◆ Input
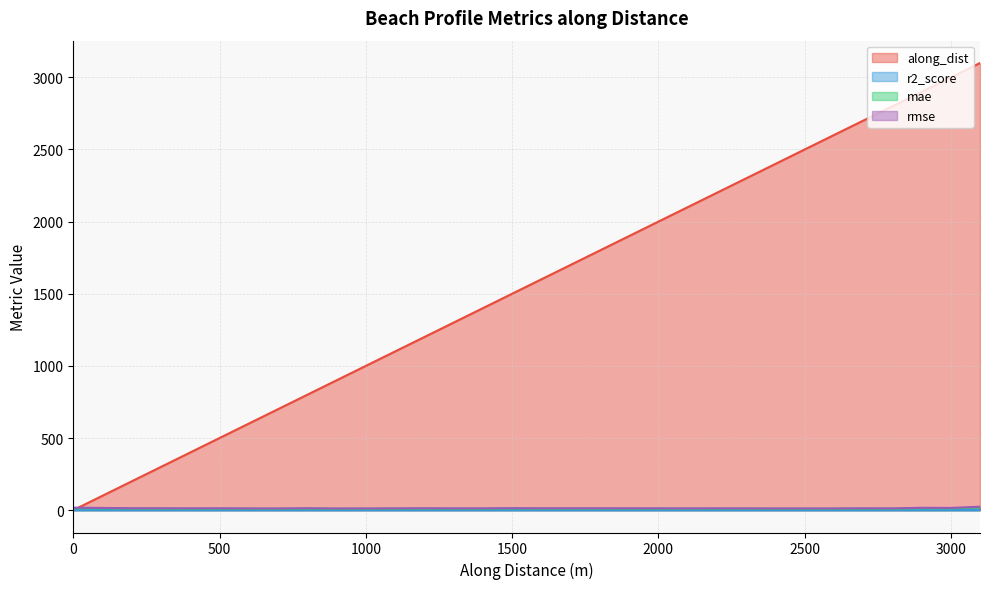

True or false: rmse and r2_score intersect in this chart.

False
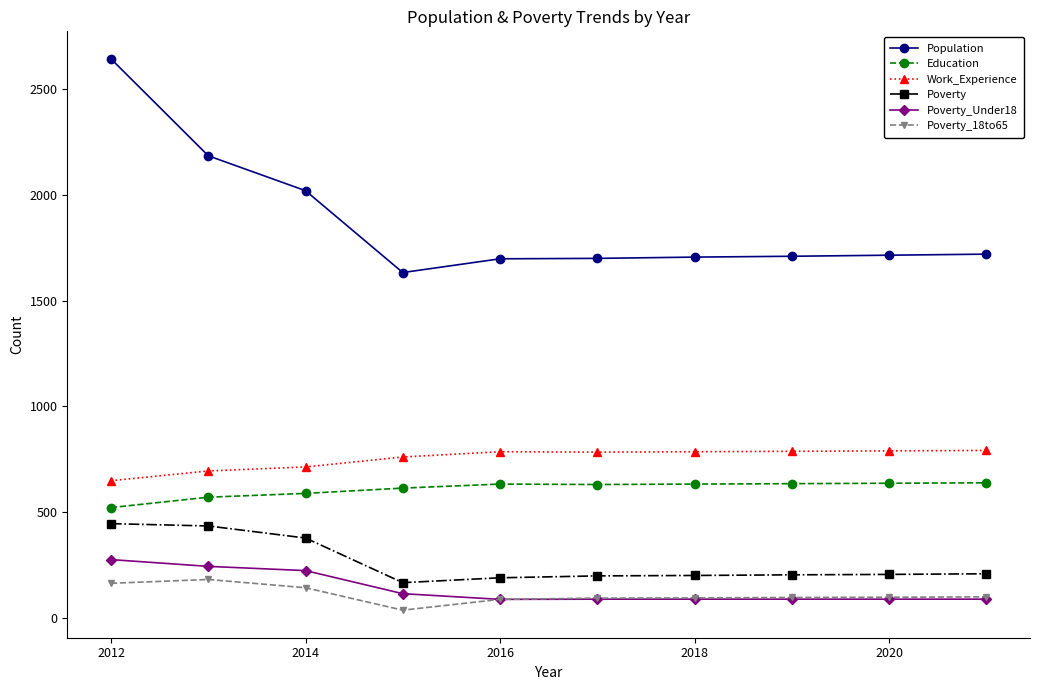

True or false: Poverty and Poverty_18to65 intersect in this chart.

False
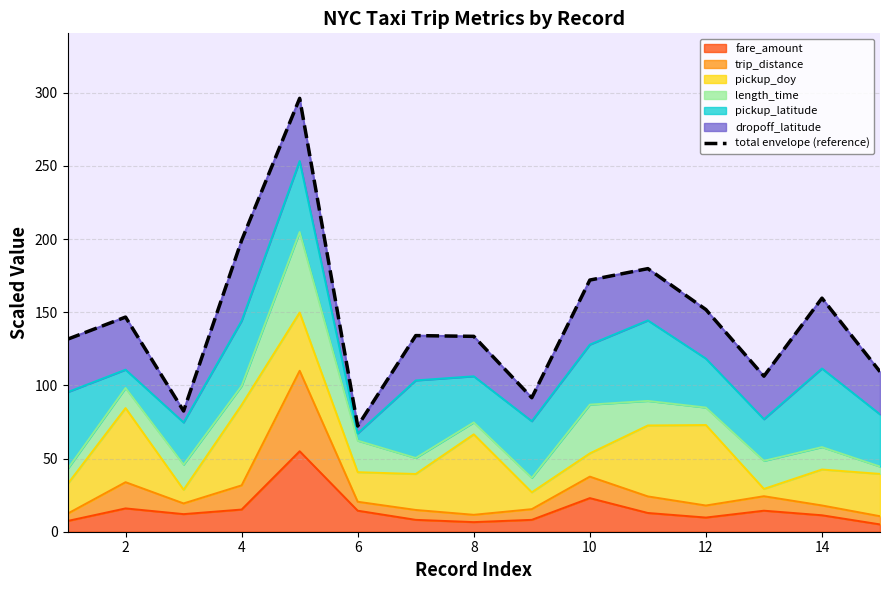

Where is fare_amount nearest to the value 29?

10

◆ What needs to be done
Copy the records above word for word, leaving out the pictures.

◆ Written response
True or false: rmse and r2_score intersect in this chart.

False

True or false: Poverty and Poverty_18to65 intersect in this chart.

False

Where is fare_amount nearest to the value 29?

10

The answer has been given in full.